Chart analysis data:
⁂
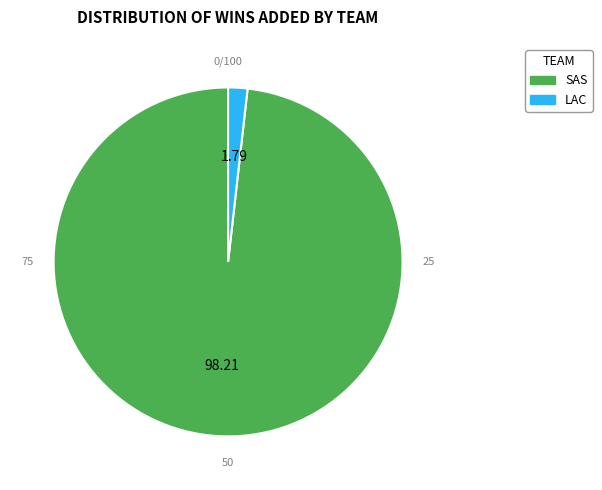

What percentage is the LAC slice, to the nearest percent?

2%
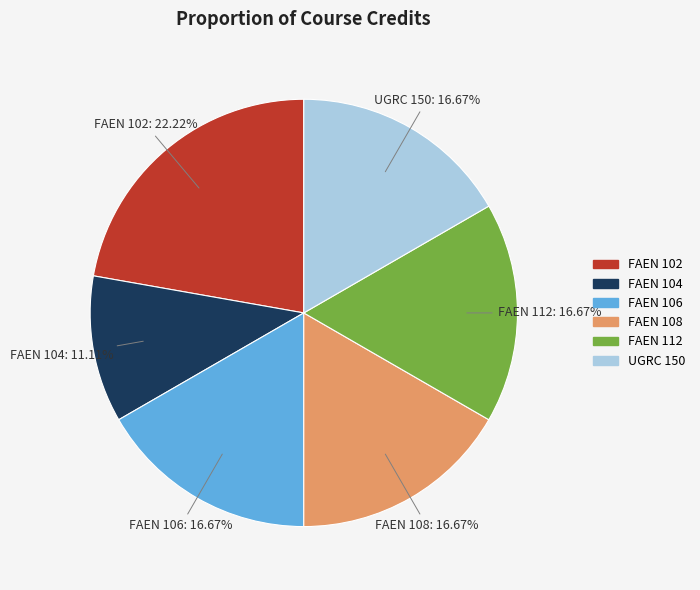

True or false: FAEN 104 accounts for 18% of the total.

False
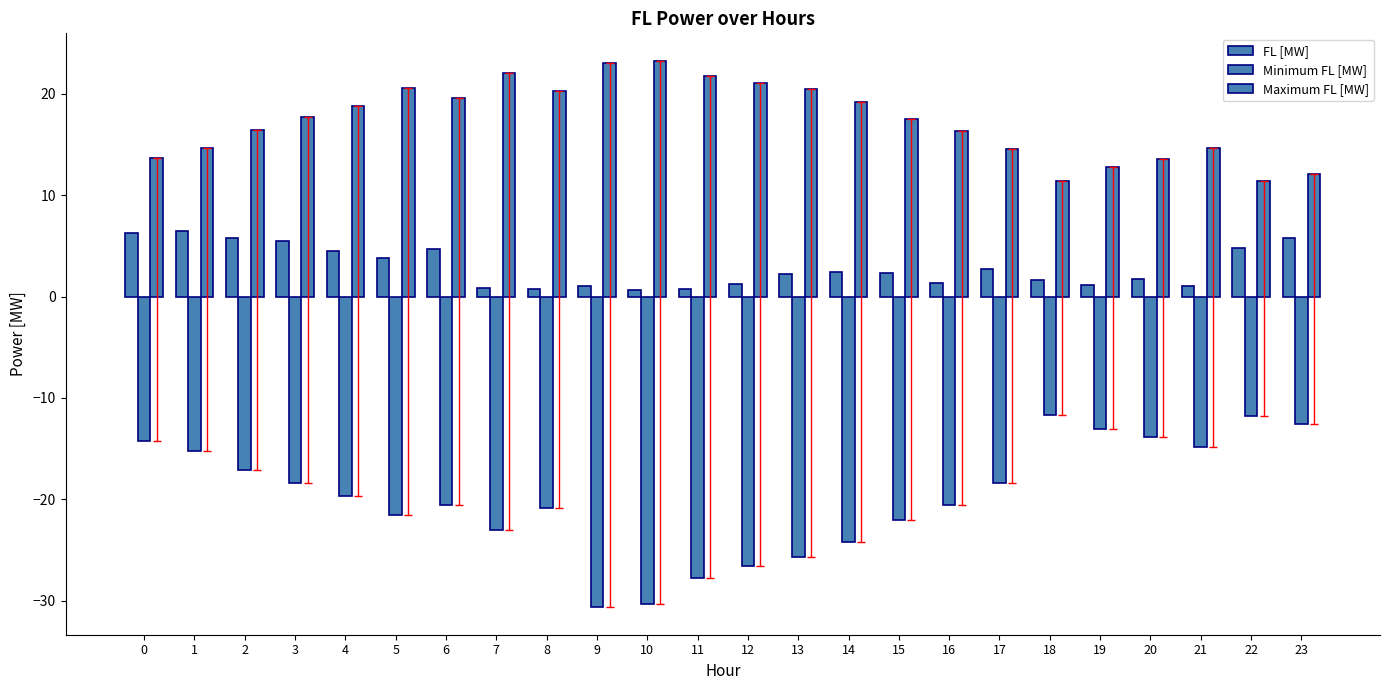

At which label is FL [MW] closest to 3?

17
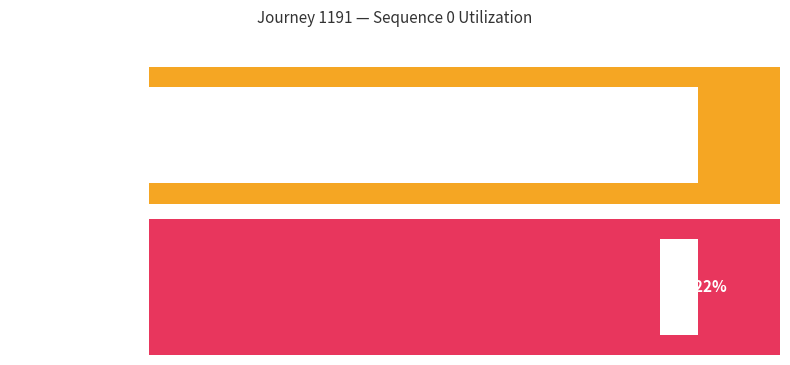

What are all the series names shown in the legend?

elapsed_minutes, time_of_day_minute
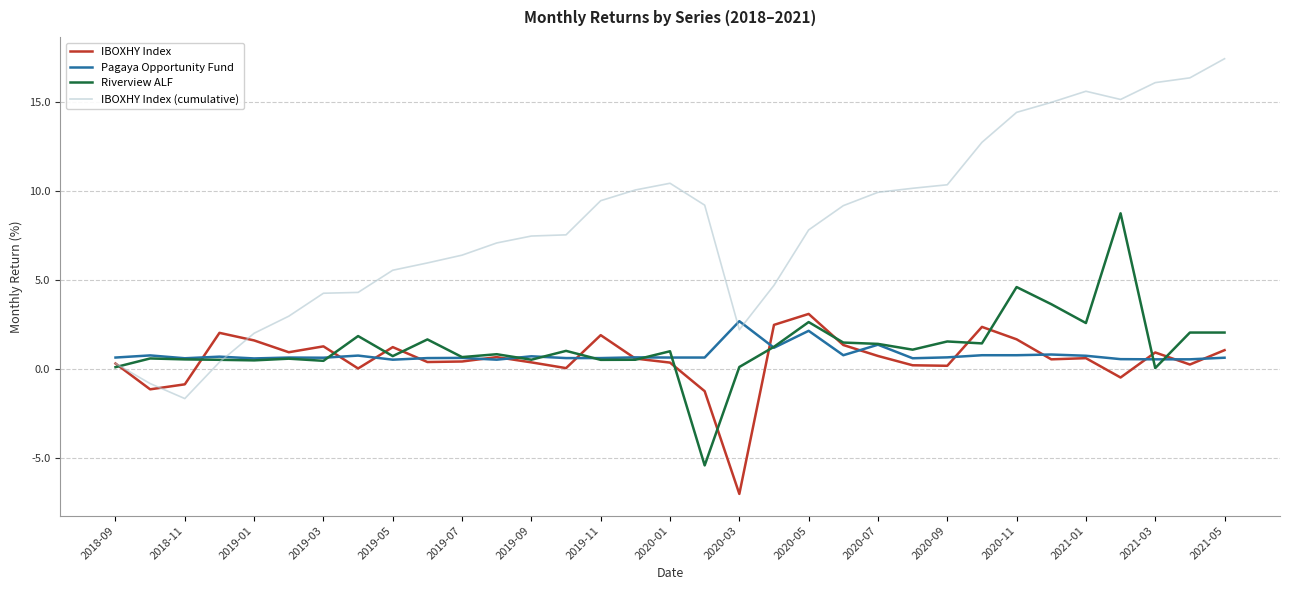

What is the maximum value for Pagaya Opportunity Fund?

2.7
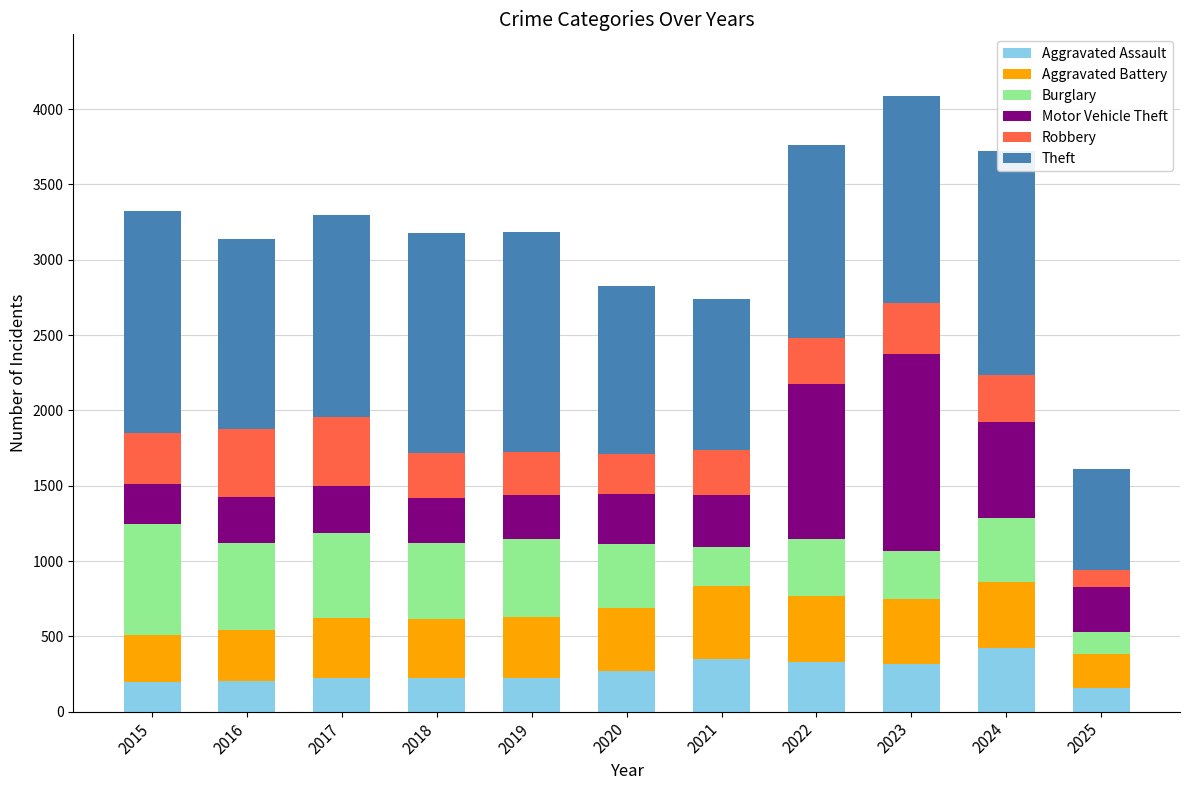

The value of Motor Vehicle Theft at 2021 is 519. True or false?

False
⁂
Can you copy out, word for word, the entries from the line containing "What are all" through the end of the entries, leaving out the pictures?

What are all the series names shown in the legend?

elapsed_minutes, time_of_day_minute

What is the maximum value for Pagaya Opportunity Fund?

2.7

The value of Motor Vehicle Theft at 2021 is 519. True or false?

False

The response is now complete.